Directions for this task:
If a line in the records below contains the word "have", copy it.
+++ Record extracts
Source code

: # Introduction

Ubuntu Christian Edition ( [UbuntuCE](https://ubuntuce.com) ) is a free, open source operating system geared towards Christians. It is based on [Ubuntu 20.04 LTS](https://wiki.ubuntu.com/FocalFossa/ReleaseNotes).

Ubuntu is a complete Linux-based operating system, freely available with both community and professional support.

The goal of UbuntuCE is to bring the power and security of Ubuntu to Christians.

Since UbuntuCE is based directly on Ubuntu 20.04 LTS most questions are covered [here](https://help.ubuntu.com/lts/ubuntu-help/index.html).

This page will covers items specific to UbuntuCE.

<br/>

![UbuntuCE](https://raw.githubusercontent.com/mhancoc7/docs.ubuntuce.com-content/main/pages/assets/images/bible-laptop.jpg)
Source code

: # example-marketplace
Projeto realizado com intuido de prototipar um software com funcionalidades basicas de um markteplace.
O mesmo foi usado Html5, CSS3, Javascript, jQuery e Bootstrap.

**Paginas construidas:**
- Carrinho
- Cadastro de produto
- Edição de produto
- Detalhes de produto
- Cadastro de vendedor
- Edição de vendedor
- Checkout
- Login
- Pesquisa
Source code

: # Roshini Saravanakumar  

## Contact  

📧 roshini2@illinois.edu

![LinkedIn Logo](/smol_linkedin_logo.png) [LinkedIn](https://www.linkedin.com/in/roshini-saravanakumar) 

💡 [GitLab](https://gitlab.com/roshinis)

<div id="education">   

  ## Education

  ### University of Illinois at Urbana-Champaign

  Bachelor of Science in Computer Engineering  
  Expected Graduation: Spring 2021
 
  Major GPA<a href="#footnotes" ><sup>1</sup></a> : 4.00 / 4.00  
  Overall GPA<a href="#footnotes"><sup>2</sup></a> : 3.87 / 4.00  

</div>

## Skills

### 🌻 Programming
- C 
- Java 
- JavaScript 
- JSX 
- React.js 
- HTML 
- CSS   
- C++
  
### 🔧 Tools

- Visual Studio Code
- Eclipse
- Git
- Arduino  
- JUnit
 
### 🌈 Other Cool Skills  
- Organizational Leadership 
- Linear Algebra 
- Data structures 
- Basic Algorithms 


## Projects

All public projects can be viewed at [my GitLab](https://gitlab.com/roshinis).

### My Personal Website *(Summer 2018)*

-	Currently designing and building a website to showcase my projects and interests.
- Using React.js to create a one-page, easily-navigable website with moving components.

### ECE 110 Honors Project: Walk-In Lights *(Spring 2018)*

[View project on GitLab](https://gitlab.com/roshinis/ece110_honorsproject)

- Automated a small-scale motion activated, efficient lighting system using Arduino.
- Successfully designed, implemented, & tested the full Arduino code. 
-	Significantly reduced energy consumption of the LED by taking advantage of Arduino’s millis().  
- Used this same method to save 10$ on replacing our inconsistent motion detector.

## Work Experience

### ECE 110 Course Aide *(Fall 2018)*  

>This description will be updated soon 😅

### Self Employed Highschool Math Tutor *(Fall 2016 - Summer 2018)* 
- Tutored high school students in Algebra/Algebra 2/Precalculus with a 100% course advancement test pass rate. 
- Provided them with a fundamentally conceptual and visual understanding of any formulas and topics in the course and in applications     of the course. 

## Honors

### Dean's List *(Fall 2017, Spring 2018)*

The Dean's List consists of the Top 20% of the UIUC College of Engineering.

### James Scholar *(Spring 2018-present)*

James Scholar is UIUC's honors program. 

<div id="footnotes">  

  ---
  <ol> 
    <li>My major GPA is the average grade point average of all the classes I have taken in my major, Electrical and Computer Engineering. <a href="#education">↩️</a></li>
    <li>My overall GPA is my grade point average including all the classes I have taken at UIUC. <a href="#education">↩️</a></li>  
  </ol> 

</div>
++++++
Result below:
    <li>My major GPA is the average grade point average of all the classes I have taken in my major, Electrical and Computer Engineering. <a href="#education">↩️</a></li>
    <li>My overall GPA is my grade point average including all the classes I have taken at UIUC. <a href="#education">↩️</a></li>  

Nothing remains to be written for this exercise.